Saved entries
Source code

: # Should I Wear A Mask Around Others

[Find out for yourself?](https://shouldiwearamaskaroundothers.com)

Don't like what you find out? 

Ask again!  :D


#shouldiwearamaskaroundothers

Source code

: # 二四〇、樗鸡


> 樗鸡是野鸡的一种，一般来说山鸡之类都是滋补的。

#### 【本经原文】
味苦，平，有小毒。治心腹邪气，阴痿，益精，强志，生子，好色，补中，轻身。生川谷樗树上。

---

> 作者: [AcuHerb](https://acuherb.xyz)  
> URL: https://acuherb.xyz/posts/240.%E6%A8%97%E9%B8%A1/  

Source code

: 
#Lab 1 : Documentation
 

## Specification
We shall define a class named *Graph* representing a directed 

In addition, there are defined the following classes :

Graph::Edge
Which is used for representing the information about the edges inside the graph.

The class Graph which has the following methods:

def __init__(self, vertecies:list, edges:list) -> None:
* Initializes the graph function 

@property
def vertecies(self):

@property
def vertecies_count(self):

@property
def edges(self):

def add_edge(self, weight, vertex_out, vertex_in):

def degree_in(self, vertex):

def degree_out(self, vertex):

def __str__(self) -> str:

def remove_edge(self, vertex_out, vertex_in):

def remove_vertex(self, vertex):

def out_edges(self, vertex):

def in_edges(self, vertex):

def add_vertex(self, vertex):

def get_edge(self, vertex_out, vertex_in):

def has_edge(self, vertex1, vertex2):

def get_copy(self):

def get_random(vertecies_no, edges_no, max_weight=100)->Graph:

▶ **TO DO**: The entries above are to be retyped exactly, with nothing left out.

▶ **RESPONSE BELOW**:
Source code

: # Should I Wear A Mask Around Others

[Find out for yourself?](https://shouldiwearamaskaroundothers.com)

Don't like what you find out? 

Ask again!  :D


#shouldiwearamaskaroundothers

Source code

: # 二四〇、樗鸡


> 樗鸡是野鸡的一种，一般来说山鸡之类都是滋补的。

#### 【本经原文】
味苦，平，有小毒。治心腹邪气，阴痿，益精，强志，生子，好色，补中，轻身。生川谷樗树上。

---

> 作者: [AcuHerb](https://acuherb.xyz)  
> URL: https://acuherb.xyz/posts/240.%E6%A8%97%E9%B8%A1/  

Source code

: 
#Lab 1 : Documentation
 

## Specification
We shall define a class named *Graph* representing a directed 

In addition, there are defined the following classes :

Graph::Edge
Which is used for representing the information about the edges inside the graph.

The class Graph which has the following methods:

def __init__(self, vertecies:list, edges:list) -> None:
* Initializes the graph function 

@property
def vertecies(self):

@property
def vertecies_count(self):

@property
def edges(self):

def add_edge(self, weight, vertex_out, vertex_in):

def degree_in(self, vertex):

def degree_out(self, vertex):

def __str__(self) -> str:

def remove_edge(self, vertex_out, vertex_in):

def remove_vertex(self, vertex):

def out_edges(self, vertex):

def in_edges(self, vertex):

def add_vertex(self, vertex):

def get_edge(self, vertex_out, vertex_in):

def has_edge(self, vertex1, vertex2):

def get_copy(self):

def get_random(vertecies_no, edges_no, max_weight=100)->Graph:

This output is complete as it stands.